To give your Azure App access to each Key Vault used in your subscriptions:

  1. In the main search field, enter key and select Key vaults from the drop-down.
  2. Click a key vault and select Access policies.
  3. Click + Add new.
  4. Click Select principal >.
  5. Under Principal in the Select field, enter the App name such as Lacework SA Audit.
  6. Click Lacework SA Audit.
  7. Click Select.
  8. From the Key permissions drop-down, select List.
  9. From the Secret permissions drop-down, select List.
  10. Click OK.
  11. Repeat these steps for all the Key Vaults used in your subscriptions of your Azure App.

Gather the Required Azure Client ID, Tenant ID, and Client Secret

Use the Azure Portal, to gather the following settings:

  • Client ID (Application ID)
  • Client Secret
  • Tenant (Directory) ID

When creating the Azure Integration for Compliance in the Lacework Console, you must provide values for these properties. The following procedure describes how to get these values from the Azure portal.

Use the Azure Portal, to gather the required settings:

  1. In the left panel, select Azure Active Directory.
  2. Select App registrations.
  3. From the App registrations panel, select the Lacework SA Audit App.  
  4. Open a text editor and copy and paste the Application (client) ID and the Directory (tenant) ID into a tempory file. In the file, label the values. Leave the file open in the editor.
  5. Click Certificates & secrets.
  6. If you do not have a client secret, create one.
    1. Under Client secrets, click New client secret.
    2. Enter a name, an expiration date and click Add.
    3. Copy and paste the value of the Client secret into the open file and label the value.

Create the Azure Compliance Integration on the Lacework Console

Finish the integration using the Lacework Console as described by the following steps.

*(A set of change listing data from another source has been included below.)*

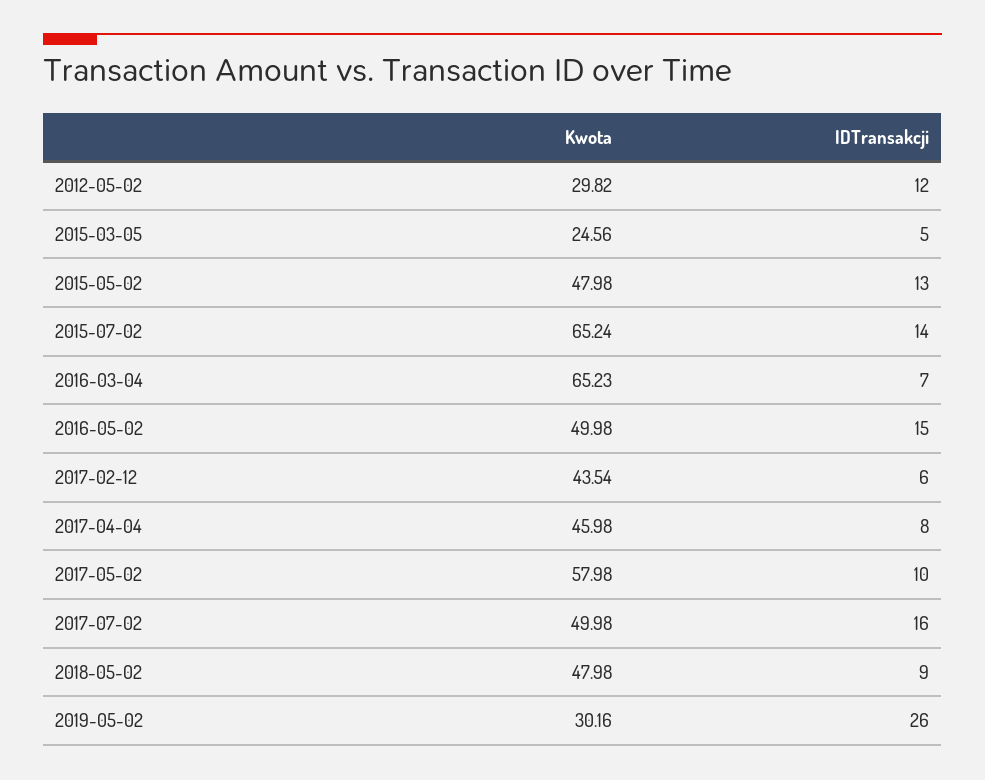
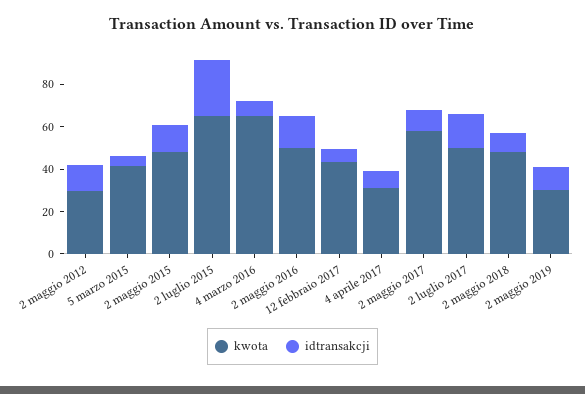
Kwota, 2015-03-05: 24.56 -> 40
IDTransakcji, 2015-07-02: 14 -> 25
Kwota, 2017-04-04: 45.98 -> 30
IDTransakcji, 2019-05-02: 26 -> 10

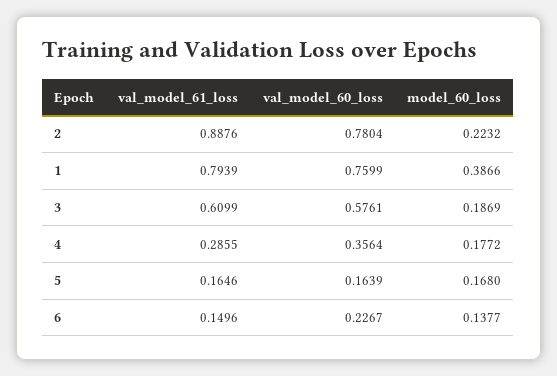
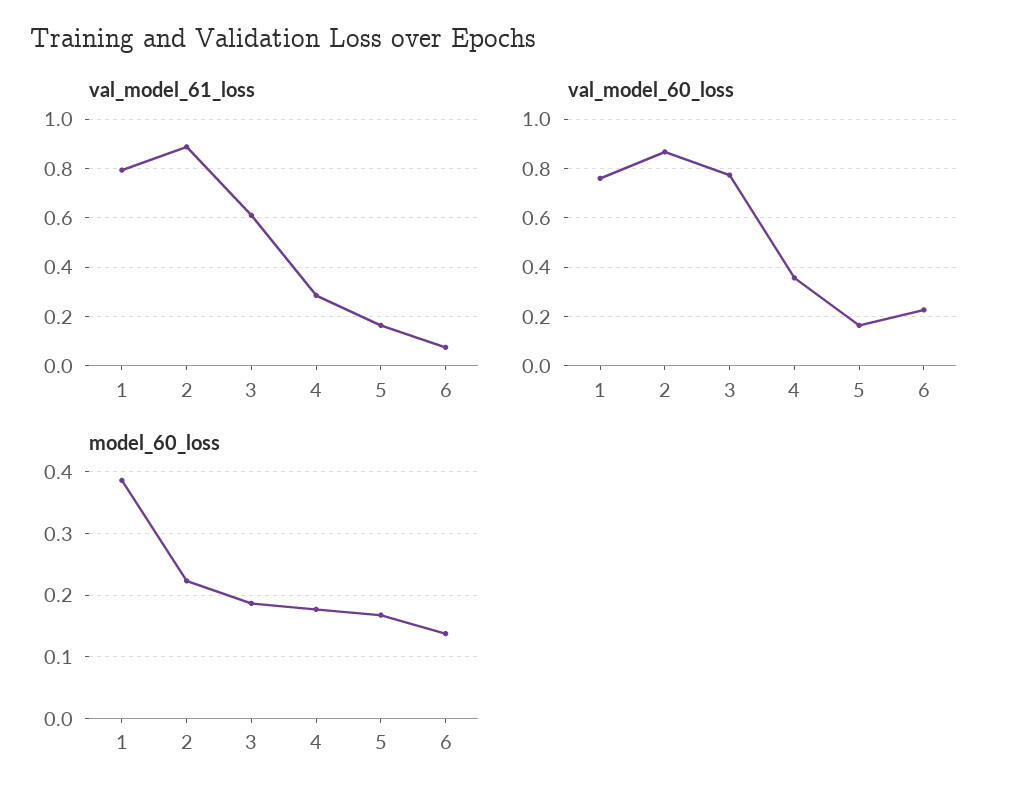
val_model_60_loss, 2: 0.7804 -> 0.875
val_model_60_loss, 3: 0.5761 -> 0.775
val_model_61_loss, 6: 0.1496 -> 0.075

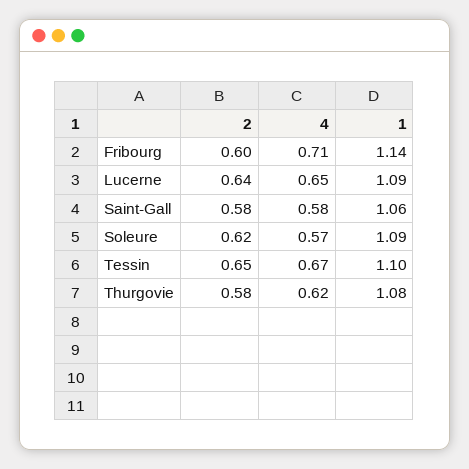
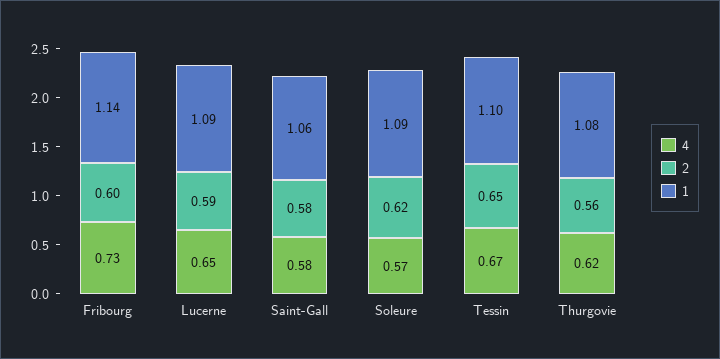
4, Fribourg: 0.71 -> 0.73
2, Lucerne: 0.64 -> 0.59
2, Thurgovie: 0.58 -> 0.56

  1. Log in to the Lacework Console.
  2. Select Settings > Integrations.  
  3. Select INCOMING > Azure.
  4. Click + ADD INTEGRATION.
  5. In the Name field, enter a unique name for the integration.
  6. In the Client ID field, enter the Application (client) ID value copied from Azure Portal.
  7. In the Tenant ID field, enter the Directory (tenant) ID value copied from Azure Portal.
  8. In the Client Secret field, enter the Client secret value copied from Azure Portal.
  9. Click Save. In Settings > INCOMING, a new integration displays.
  10. When the integration is complete and successful, the status changes to Integration Successful.